**Source passage**
>>
Election Takeaways

1. The election of Doug Jones in Alabama last night was, with no hyperbole, historic.

2. African American voters were once again front rankers in the struggle for decency, democracy, and freedom.

3. A multi-racial, socially and politically diverse, democratic minded coalition brought Jones across finish line.

4. The enthusiasm factor can’t be underestimated. One side was energized; the other limped along.

5. No joy in White House today, Trump rebuked, and Republicans across the country got to be re-calibrating the way forward.

6. If we are going to upbraid the Democrats in defeat then we should — to be fair and consistent — extend praise to them in victory. I don’t know the full story, but it strikes me that they did a bunch of things right in the victorious campaign of Jones.

7. Jones’ acceptance speech notably ended with a quote from MLK.

8. His election will continue the continuing erosion of Trump’s coalition.

9. Trump’s coalition is an aging one, while the anti-Trump coalition is much younger, as demonstrated again last night. College voters, including at the Auburn and Alabama campuses, voted for Jones by a large margin.

10. It will be interesting to see how the political dynamics within the GOP and between the GOP and Trump will change in the wake of last night’s election loss.

11. Trump’s favorables to unfavorables in Alabama, as reported by MSNBC, were dead even — 48 to 48. That surprised me when I heard it on early on election gay, but it also made me much more hopeful, if not confident, that Jones could emerge the winner later in the evening.

12. Yesterday’s victory is reminder of the importance of a broad and flexible approach to next year’s elections. Only a coalition of the many, the varied, the decent, and the multi-racial has the wherewithal to elect a Democratic Congressional majority next fall.

13. Jones’ victory is also a reminder that creeping authoritarian rule isn’t unstoppable. I say that in reaction to a number of recent articles that pessimistically wonder if anything can halt Trump’s march to full blown authoritarian rule.

14. It is hard to argue that white working class men who voted for Roy Moore and still support Trump are motivated by economic discontent. Moore’s political identity in the public mind isn’t wrapped around economic fairness to say the least, while Trump economic agenda has been overwhelmingly to the advantage of corporations and the wealthy.

15. It is an egregious mistake not to acknowledge that racism, along with sexism and nativism, are the main mobilizing instruments of Trump and the right — Moore’s campaign no exception — in their appeal to white voters. Lift up economic issues heading into next year’s elections for sure, but it can’t be at the expense of the struggle against these reactionary, oppressive, and divisive ideologies and practices.

 

In the midst of a social shift

The Democratic Party leaders are taking it on the chin for insisting that Minnesota Senator Al Franken step down. And it comes from the left as well as the right. Their motives, it is said, are anything but noble and pure. Political expediency guided them, not opposition to boorish behavior on Franken’s part. Some compare what they did to the political repression of the McCarthy period; others to the Salem Witch Hunt. New York Senator Kristen Gillibrand, some say, had nothing more than the 2020 primaries on her mind.
<<
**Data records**
>>
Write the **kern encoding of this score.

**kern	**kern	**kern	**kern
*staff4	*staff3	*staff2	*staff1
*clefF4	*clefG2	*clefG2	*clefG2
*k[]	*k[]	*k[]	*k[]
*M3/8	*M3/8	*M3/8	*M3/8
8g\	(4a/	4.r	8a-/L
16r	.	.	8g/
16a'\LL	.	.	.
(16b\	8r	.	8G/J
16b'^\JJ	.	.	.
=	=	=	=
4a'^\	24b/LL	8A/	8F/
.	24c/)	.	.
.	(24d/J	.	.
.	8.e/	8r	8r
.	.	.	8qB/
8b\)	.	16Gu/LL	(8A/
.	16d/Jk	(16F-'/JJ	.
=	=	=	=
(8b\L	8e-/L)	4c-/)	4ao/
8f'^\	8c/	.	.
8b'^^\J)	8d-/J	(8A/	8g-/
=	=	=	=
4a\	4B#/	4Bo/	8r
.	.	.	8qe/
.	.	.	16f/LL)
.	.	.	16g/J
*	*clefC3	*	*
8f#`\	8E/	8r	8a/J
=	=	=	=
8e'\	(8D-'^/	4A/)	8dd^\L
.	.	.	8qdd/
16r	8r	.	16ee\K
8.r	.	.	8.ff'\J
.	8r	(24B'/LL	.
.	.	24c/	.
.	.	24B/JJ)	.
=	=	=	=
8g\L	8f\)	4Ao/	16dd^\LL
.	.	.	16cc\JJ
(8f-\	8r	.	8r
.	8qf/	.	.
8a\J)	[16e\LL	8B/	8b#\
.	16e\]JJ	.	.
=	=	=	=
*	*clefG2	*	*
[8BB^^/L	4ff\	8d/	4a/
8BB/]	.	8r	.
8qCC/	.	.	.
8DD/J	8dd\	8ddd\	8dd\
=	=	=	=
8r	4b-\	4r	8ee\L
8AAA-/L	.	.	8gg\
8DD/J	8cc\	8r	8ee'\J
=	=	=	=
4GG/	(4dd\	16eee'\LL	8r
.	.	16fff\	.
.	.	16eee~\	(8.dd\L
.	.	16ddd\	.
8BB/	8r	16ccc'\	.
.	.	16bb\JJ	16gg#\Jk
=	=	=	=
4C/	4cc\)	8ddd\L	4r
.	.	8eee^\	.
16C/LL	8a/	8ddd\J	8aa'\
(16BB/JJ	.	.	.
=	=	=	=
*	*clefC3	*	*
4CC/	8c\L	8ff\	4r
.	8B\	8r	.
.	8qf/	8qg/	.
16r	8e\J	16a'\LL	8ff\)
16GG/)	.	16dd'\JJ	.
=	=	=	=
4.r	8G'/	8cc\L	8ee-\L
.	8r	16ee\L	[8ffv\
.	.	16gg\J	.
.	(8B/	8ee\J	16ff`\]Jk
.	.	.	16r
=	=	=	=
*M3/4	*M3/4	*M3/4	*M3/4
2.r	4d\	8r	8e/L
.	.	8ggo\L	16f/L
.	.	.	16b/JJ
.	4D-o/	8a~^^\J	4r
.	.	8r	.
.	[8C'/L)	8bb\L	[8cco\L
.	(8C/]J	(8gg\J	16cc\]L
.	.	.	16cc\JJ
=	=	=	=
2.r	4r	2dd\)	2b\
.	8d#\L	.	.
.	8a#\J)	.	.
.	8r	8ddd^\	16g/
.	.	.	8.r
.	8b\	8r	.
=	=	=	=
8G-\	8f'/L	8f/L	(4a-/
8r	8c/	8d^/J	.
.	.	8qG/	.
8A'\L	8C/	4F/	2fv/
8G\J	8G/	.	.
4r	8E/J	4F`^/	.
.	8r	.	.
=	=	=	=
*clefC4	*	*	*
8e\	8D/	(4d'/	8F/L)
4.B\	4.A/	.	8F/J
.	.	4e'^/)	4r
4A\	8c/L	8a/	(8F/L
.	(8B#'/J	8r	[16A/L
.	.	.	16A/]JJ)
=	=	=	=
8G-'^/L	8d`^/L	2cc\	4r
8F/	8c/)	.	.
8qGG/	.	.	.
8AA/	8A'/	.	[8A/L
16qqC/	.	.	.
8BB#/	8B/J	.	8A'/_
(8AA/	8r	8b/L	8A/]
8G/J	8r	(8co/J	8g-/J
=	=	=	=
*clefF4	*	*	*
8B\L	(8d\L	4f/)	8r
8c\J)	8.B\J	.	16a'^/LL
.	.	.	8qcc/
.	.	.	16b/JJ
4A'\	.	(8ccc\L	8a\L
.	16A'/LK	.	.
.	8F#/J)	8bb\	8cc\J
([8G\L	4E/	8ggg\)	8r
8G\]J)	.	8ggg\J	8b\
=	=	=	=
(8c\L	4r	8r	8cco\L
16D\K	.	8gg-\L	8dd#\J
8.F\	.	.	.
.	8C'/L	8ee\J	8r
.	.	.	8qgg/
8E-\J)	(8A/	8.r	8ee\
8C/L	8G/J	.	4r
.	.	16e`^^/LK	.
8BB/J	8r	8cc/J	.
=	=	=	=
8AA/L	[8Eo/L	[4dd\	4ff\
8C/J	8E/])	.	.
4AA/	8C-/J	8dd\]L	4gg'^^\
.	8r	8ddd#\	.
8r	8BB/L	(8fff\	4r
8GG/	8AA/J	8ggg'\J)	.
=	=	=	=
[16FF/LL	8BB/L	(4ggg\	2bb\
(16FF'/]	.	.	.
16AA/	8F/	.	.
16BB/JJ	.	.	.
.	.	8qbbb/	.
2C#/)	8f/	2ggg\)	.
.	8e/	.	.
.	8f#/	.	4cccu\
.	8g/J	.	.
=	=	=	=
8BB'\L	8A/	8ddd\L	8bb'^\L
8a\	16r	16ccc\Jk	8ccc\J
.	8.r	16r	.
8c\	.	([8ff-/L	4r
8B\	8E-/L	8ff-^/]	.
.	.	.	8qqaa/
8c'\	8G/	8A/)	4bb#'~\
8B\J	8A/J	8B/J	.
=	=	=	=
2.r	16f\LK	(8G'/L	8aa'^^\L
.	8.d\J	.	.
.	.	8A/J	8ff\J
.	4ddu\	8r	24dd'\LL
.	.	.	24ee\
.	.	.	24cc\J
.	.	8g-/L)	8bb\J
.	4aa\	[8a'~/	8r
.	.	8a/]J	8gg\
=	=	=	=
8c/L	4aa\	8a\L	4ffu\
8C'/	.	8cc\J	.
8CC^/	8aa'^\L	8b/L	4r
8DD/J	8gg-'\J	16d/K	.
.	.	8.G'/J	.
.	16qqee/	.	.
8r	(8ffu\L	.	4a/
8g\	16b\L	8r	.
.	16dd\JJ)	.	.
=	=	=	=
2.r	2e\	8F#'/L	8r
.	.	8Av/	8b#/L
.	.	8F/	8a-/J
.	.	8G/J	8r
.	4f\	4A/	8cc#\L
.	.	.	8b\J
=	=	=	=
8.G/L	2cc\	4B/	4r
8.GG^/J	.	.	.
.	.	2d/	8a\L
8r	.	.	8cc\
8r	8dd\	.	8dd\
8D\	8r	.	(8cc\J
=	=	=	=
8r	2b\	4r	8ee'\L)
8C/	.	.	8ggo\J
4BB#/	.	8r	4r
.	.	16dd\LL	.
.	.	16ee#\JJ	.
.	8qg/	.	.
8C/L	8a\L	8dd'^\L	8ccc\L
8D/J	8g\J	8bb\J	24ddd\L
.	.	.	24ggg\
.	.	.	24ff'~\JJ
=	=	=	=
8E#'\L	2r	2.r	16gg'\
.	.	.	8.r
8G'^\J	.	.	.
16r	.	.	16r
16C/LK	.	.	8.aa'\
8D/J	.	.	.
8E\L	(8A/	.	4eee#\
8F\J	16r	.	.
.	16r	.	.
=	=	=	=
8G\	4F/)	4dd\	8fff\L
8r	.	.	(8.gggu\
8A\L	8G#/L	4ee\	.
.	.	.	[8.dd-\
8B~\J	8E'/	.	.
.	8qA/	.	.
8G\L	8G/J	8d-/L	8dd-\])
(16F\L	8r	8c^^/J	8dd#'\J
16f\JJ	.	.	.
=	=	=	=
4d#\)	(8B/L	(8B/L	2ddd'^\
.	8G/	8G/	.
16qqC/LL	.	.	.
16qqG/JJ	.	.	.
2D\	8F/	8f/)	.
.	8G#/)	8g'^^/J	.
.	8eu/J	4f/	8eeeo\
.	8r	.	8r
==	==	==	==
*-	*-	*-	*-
<<
**Given request 1**
Answer these questions from the election commentary:
(a) Whom did Jones quote at the end of his acceptance speech?
(b) What were Trump's favorables to unfavorables in Alabama, as reported by MSNBC?
(c) Which senator were Democratic Party leaders insisting should step down?
**Given request 2**
Identify every line of the listing that contains the string "kern", and copy each one out in full.

**Task output 1**
(a) MLK
(b) 48 to 48
(c) Minnesota Senator Al Franken

**Task output 2**
Write the **kern encoding of this score.
**kern	**kern	**kern	**kern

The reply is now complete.